*Extract provided*:
# Working with RAWs exclusively in the cloud. Possible?



## Luc Desaulniers (Sep 19, 2020)

Good day all.

I finally pulled the trigger and purchased a 12.9‘’ iPad Pro. I’ve been a Lr Classic for... well... before it was called Classic. I would very much like to switch to the CC plan i.e. get the 1Tb cloud storage and begin using the iOS and CC desktop clients. 

But.

I would like to know if it’s possible to work with both clients only by using the smart previews i.e. my RAW files would remain in the cloud. And never be stored locally on either my Mac or iPad. Is it possible?

Many thanks.


----------



## clee01l (Sep 19, 2020)

In Lightroom settings you can determine which files get stored locally.   And by album whether to store originals locally.   You can also set the size of your Lightroom Cache to a percentage of the available storage.

You need to be aware that Lightroom does not contain all of the functionality found in LrC. The way keywords are handled been one example and Color labels another. Some processes easily handled in batches in LrC have no batch equivalent. in Lr. iPadOS does not handle multithreaded processes the same way as MacOS. So the performance that you might expect with MacOS needs to have your expectations adjusted.
Lightroom need to store its work in the Adobe cloud,  So an internet connection is required but not continuously required.

*Material*:
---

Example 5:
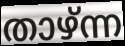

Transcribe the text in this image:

താഴ്ന്നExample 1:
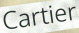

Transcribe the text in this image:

Cartier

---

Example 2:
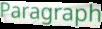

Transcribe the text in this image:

Paragraph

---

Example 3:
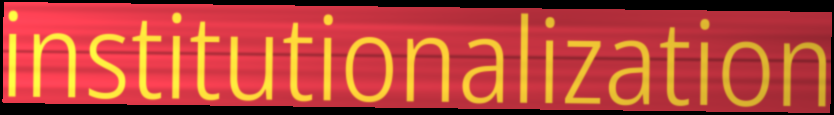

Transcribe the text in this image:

institutionalization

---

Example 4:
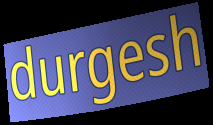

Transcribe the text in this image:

durgesh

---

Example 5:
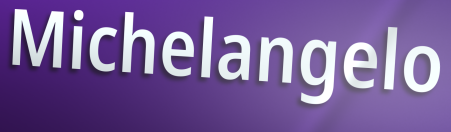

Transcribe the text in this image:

MichelangeloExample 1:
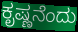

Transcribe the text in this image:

ಕೃಷ್ಣನೆಂದು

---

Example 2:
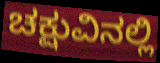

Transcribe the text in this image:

ಚಕ್ಷುವಿನಲ್ಲಿ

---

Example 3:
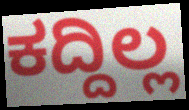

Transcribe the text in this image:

ಕದ್ದಿಲ್ಲ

*Exercise brief*: From the forum thread about working with RAW files in the cloud, set down everything from "## clee01l (Sep" down to "not continuously required." word for word.

*Correct result*:
## clee01l (Sep 19, 2020)

In Lightroom settings you can determine which files get stored locally.   And by album whether to store originals locally.   You can also set the size of your Lightroom Cache to a percentage of the available storage.

You need to be aware that Lightroom does not contain all of the functionality found in LrC. The way keywords are handled been one example and Color labels another. Some processes easily handled in batches in LrC have no batch equivalent. in Lr. iPadOS does not handle multithreaded processes the same way as MacOS. So the performance that you might expect with MacOS needs to have your expectations adjusted.
Lightroom need to store its work in the Adobe cloud,  So an internet connection is required but not continuously required.